┏━━

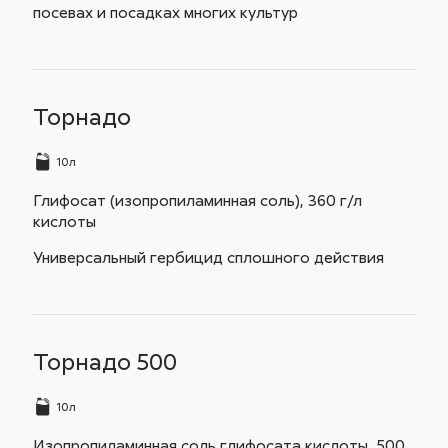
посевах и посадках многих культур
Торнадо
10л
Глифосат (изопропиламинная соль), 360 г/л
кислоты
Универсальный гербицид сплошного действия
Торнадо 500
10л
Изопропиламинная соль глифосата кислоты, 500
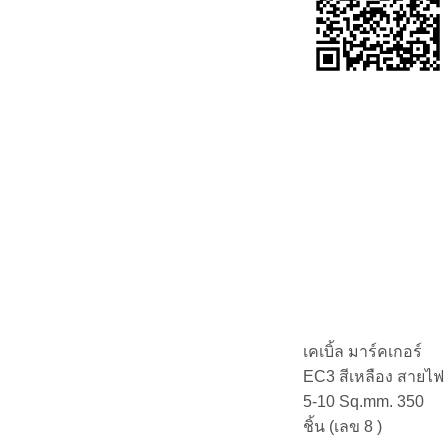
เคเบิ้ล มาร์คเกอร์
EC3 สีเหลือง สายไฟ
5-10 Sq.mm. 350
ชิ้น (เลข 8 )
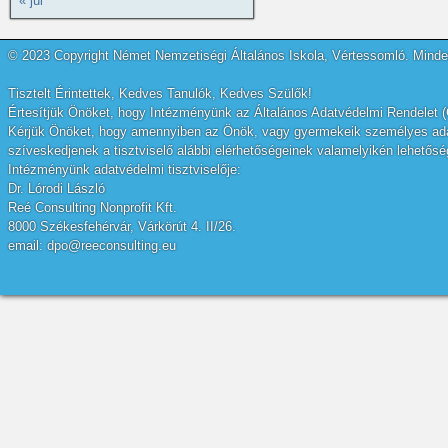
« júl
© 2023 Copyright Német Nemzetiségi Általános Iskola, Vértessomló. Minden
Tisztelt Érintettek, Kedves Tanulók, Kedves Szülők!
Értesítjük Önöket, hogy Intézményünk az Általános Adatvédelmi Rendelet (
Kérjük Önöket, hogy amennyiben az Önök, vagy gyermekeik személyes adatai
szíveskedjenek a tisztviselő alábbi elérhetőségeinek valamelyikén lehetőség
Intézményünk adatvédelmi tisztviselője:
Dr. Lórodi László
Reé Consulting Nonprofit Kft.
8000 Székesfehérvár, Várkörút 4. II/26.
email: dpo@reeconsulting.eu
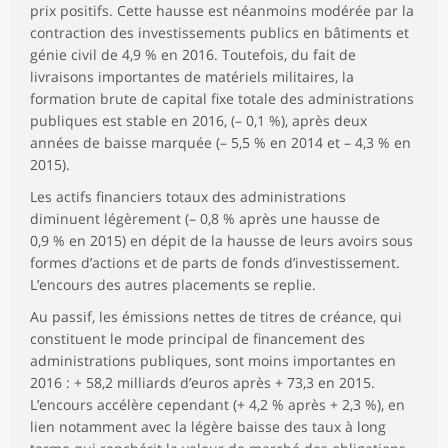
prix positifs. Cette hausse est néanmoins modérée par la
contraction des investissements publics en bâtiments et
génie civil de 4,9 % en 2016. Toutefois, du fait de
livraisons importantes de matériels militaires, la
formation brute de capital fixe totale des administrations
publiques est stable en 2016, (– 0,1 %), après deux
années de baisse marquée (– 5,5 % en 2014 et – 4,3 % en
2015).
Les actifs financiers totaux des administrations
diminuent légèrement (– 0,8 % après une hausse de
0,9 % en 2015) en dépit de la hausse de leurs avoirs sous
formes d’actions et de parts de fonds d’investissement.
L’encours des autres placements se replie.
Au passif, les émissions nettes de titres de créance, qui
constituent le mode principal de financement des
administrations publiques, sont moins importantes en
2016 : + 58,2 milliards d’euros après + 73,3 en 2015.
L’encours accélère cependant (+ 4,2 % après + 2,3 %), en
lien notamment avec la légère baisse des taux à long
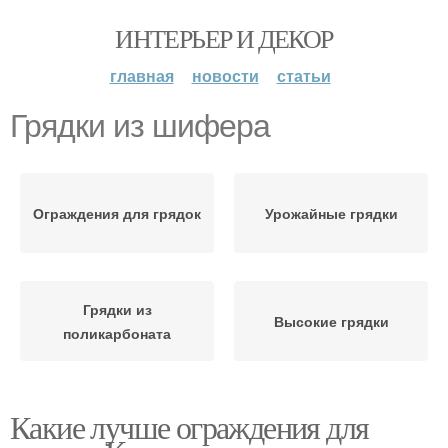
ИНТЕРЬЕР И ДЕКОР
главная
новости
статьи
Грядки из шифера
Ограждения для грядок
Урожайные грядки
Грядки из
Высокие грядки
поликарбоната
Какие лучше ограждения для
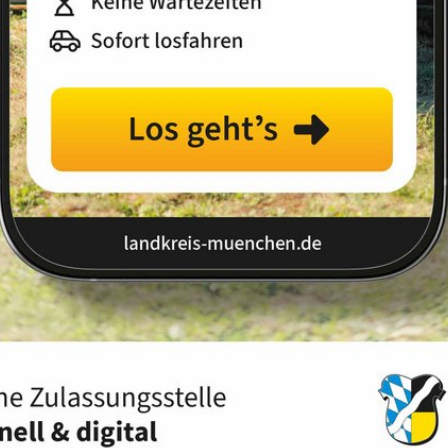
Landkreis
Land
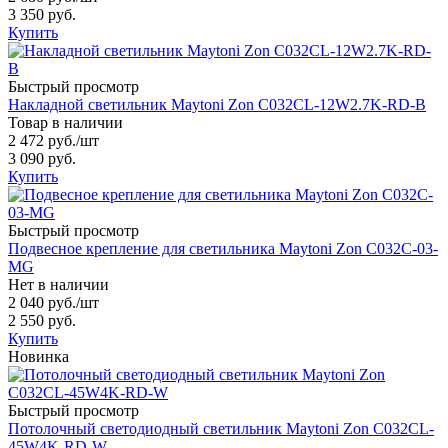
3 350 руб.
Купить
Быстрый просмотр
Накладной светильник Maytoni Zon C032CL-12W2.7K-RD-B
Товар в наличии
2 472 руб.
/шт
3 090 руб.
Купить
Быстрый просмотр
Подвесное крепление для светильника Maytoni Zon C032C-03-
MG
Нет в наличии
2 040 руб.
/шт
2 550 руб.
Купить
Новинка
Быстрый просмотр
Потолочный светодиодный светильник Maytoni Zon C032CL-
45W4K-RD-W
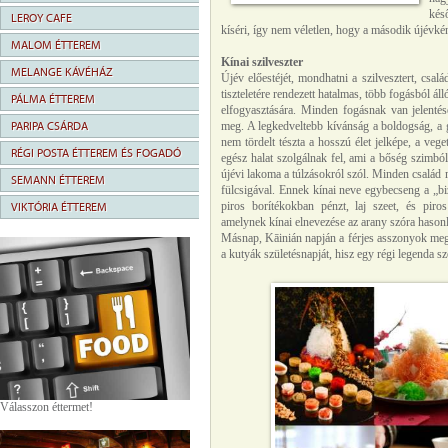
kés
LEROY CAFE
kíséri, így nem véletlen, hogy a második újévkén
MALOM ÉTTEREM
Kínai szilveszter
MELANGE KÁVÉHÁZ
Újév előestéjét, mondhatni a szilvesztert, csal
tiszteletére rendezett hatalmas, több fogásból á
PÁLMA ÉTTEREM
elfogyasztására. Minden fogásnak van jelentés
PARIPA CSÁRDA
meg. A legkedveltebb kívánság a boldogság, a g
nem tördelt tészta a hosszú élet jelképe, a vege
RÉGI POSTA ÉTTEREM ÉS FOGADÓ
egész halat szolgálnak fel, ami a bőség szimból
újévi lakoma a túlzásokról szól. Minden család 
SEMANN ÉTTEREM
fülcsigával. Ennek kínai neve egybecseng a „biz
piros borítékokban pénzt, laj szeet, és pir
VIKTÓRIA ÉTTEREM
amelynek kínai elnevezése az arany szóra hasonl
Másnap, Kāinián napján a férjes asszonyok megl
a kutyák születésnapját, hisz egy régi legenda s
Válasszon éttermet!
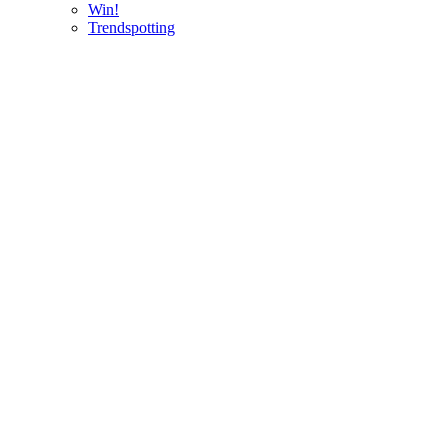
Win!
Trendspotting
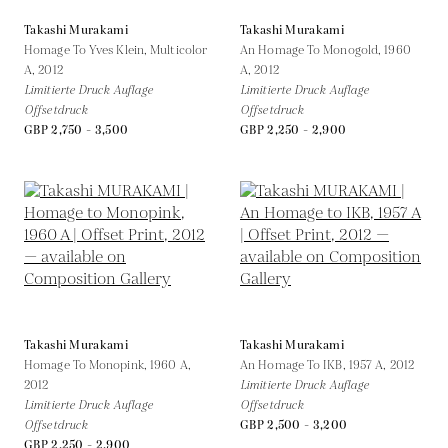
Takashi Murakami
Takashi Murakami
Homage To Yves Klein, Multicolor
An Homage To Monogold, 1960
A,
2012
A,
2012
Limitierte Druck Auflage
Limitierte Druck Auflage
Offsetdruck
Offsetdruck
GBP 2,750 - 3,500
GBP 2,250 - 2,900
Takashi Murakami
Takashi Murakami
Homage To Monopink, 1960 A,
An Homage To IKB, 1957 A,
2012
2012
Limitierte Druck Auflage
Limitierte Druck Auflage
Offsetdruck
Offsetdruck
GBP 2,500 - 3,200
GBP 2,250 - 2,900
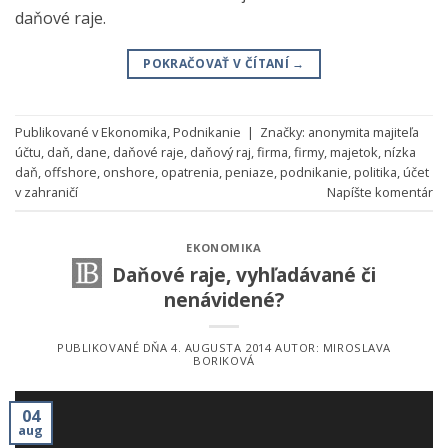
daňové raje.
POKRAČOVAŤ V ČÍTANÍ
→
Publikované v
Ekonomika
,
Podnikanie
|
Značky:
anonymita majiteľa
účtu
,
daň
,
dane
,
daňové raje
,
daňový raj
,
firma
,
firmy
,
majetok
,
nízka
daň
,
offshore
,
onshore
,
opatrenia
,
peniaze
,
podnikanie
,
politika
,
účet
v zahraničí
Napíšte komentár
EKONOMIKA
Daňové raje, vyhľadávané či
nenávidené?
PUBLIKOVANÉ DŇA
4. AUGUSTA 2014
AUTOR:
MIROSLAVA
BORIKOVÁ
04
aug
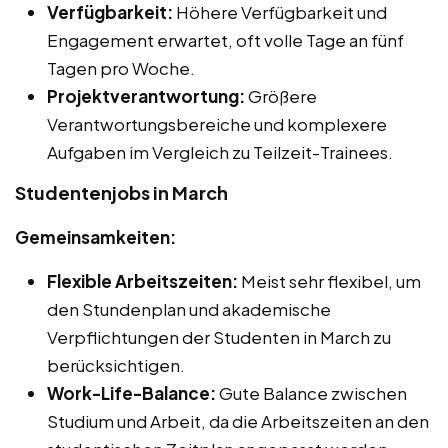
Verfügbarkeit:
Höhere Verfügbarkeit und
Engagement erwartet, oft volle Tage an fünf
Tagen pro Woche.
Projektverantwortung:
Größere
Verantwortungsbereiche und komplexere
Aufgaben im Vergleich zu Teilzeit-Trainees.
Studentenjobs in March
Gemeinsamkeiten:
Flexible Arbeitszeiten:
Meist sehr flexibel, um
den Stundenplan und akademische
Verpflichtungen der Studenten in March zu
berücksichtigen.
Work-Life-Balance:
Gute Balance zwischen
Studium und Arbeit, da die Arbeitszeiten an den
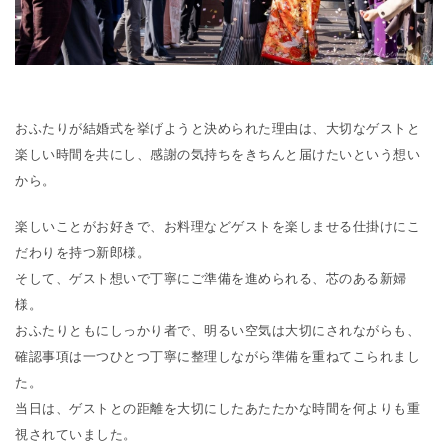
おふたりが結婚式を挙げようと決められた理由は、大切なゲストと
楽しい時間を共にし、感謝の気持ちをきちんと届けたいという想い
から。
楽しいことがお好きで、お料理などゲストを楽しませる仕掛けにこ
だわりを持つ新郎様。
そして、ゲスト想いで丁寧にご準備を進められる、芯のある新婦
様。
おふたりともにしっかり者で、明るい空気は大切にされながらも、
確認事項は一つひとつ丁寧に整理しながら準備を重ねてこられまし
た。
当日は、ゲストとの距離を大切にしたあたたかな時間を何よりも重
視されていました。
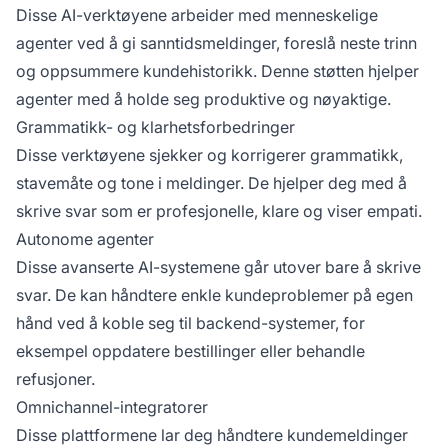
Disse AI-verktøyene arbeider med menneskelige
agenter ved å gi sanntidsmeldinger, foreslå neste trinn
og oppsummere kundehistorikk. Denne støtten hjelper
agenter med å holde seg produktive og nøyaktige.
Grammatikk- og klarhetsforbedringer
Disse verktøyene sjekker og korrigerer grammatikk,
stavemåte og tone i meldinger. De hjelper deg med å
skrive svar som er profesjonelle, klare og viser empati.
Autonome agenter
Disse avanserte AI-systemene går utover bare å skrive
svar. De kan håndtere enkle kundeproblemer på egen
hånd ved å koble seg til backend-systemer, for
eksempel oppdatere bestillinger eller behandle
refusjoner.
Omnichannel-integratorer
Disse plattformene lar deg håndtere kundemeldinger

┗━━

Make an exact copy of the records above. Keep out every picture.

посевах и посадках многих культур
Торнадо
10л
Глифосат (изопропиламинная соль), 360 г/л
кислоты
Универсальный гербицид сплошного действия
Торнадо 500
10л
Изопропиламинная соль глифосата кислоты, 500
เคเบิ้ล มาร์คเกอร์
EC3 สีเหลือง สายไฟ
5-10 Sq.mm. 350
ชิ้น (เลข 8 )
« júl
© 2023 Copyright Német Nemzetiségi Általános Iskola, Vértessomló. Minden
Tisztelt Érintettek, Kedves Tanulók, Kedves Szülők!
Értesítjük Önöket, hogy Intézményünk az Általános Adatvédelmi Rendelet (
Kérjük Önöket, hogy amennyiben az Önök, vagy gyermekeik személyes adatai
szíveskedjenek a tisztviselő alábbi elérhetőségeinek valamelyikén lehetőség
Intézményünk adatvédelmi tisztviselője:
Dr. Lórodi László
Reé Consulting Nonprofit Kft.
8000 Székesfehérvár, Várkörút 4. II/26.
email: dpo@reeconsulting.eu
prix positifs. Cette hausse est néanmoins modérée par la
contraction des investissements publics en bâtiments et
génie civil de 4,9 % en 2016. Toutefois, du fait de
livraisons importantes de matériels militaires, la
formation brute de capital fixe totale des administrations
publiques est stable en 2016, (– 0,1 %), après deux
années de baisse marquée (– 5,5 % en 2014 et – 4,3 % en
2015).
Les actifs financiers totaux des administrations
diminuent légèrement (– 0,8 % après une hausse de
0,9 % en 2015) en dépit de la hausse de leurs avoirs sous
formes d’actions et de parts de fonds d’investissement.
L’encours des autres placements se replie.
Au passif, les émissions nettes de titres de créance, qui
constituent le mode principal de financement des
administrations publiques, sont moins importantes en
2016 : + 58,2 milliards d’euros après + 73,3 en 2015.
L’encours accélère cependant (+ 4,2 % après + 2,3 %), en
lien notamment avec la légère baisse des taux à long
ИНТЕРЬЕР И ДЕКОР
главная
новости
статьи
Грядки из шифера
Ограждения для грядок
Урожайные грядки
Грядки из
Высокие грядки
поликарбоната
Какие лучше ограждения для
Landkreis
Land
3 350 руб.
Купить
Быстрый просмотр
Накладной светильник Maytoni Zon C032CL-12W2.7K-RD-B
Товар в наличии
2 472 руб.
/шт
3 090 руб.
Купить
Быстрый просмотр
Подвесное крепление для светильника Maytoni Zon C032C-03-
MG
Нет в наличии
2 040 руб.
/шт
2 550 руб.
Купить
Новинка
Быстрый просмотр
Потолочный светодиодный светильник Maytoni Zon C032CL-
45W4K-RD-W
kés
LEROY CAFE
kíséri, így nem véletlen, hogy a második újévkén
MALOM ÉTTEREM
Kínai szilveszter
MELANGE KÁVÉHÁZ
Újév előestéjét, mondhatni a szilvesztert, csal
tiszteletére rendezett hatalmas, több fogásból á
PÁLMA ÉTTEREM
elfogyasztására. Minden fogásnak van jelentés
PARIPA CSÁRDA
meg. A legkedveltebb kívánság a boldogság, a g
nem tördelt tészta a hosszú élet jelképe, a vege
RÉGI POSTA ÉTTEREM ÉS FOGADÓ
egész halat szolgálnak fel, ami a bőség szimból
újévi lakoma a túlzásokról szól. Minden család 
SEMANN ÉTTEREM
fülcsigával. Ennek kínai neve egybecseng a „biz
piros borítékokban pénzt, laj szeet, és pir
VIKTÓRIA ÉTTEREM
amelynek kínai elnevezése az arany szóra hasonl
Másnap, Kāinián napján a férjes asszonyok megl
a kutyák születésnapját, hisz egy régi legenda s
Válasszon éttermet!
Win!
Trendspotting
Takashi Murakami
Takashi Murakami
Homage To Yves Klein, Multicolor
An Homage To Monogold, 1960
A,
2012
A,
2012
Limitierte Druck Auflage
Limitierte Druck Auflage
Offsetdruck
Offsetdruck
GBP 2,750 - 3,500
GBP 2,250 - 2,900
Takashi Murakami
Takashi Murakami
Homage To Monopink, 1960 A,
An Homage To IKB, 1957 A,
2012
2012
Limitierte Druck Auflage
Limitierte Druck Auflage
Offsetdruck
Offsetdruck
GBP 2,500 - 3,200
GBP 2,250 - 2,900
daňové raje.
POKRAČOVAŤ V ČÍTANÍ
→
Publikované v
Ekonomika
,
Podnikanie
|
Značky:
anonymita majiteľa
účtu
,
daň
,
dane
,
daňové raje
,
daňový raj
,
firma
,
firmy
,
majetok
,
nízka
daň
,
offshore
,
onshore
,
opatrenia
,
peniaze
,
podnikanie
,
politika
,
účet
v zahraničí
Napíšte komentár
EKONOMIKA
Daňové raje, vyhľadávané či
nenávidené?
PUBLIKOVANÉ DŇA
4. AUGUSTA 2014
AUTOR:
MIROSLAVA
BORIKOVÁ
04
aug
Verfügbarkeit:
Höhere Verfügbarkeit und
Engagement erwartet, oft volle Tage an fünf
Tagen pro Woche.
Projektverantwortung:
Größere
Verantwortungsbereiche und komplexere
Aufgaben im Vergleich zu Teilzeit-Trainees.
Studentenjobs in March
Gemeinsamkeiten:
Flexible Arbeitszeiten:
Meist sehr flexibel, um
den Stundenplan und akademische
Verpflichtungen der Studenten in March zu
berücksichtigen.
Work-Life-Balance:
Gute Balance zwischen
Studium und Arbeit, da die Arbeitszeiten an den
おふたりが結婚式を挙げようと決められた理由は、大切なゲストと
楽しい時間を共にし、感謝の気持ちをきちんと届けたいという想い
から。
楽しいことがお好きで、お料理などゲストを楽しませる仕掛けにこ
だわりを持つ新郎様。
そして、ゲスト想いで丁寧にご準備を進められる、芯のある新婦
様。
おふたりともにしっかり者で、明るい空気は大切にされながらも、
確認事項は一つひとつ丁寧に整理しながら準備を重ねてこられまし
た。
当日は、ゲストとの距離を大切にしたあたたかな時間を何よりも重
視されていました。
Disse AI-verktøyene arbeider med menneskelige
agenter ved å gi sanntidsmeldinger, foreslå neste trinn
og oppsummere kundehistorikk. Denne støtten hjelper
agenter med å holde seg produktive og nøyaktige.
Grammatikk- og klarhetsforbedringer
Disse verktøyene sjekker og korrigerer grammatikk,
stavemåte og tone i meldinger. De hjelper deg med å
skrive svar som er profesjonelle, klare og viser empati.
Autonome agenter
Disse avanserte AI-systemene går utover bare å skrive
svar. De kan håndtere enkle kundeproblemer på egen
hånd ved å koble seg til backend-systemer, for
eksempel oppdatere bestillinger eller behandle
refusjoner.
Omnichannel-integratorer
Disse plattformene lar deg håndtere kundemeldinger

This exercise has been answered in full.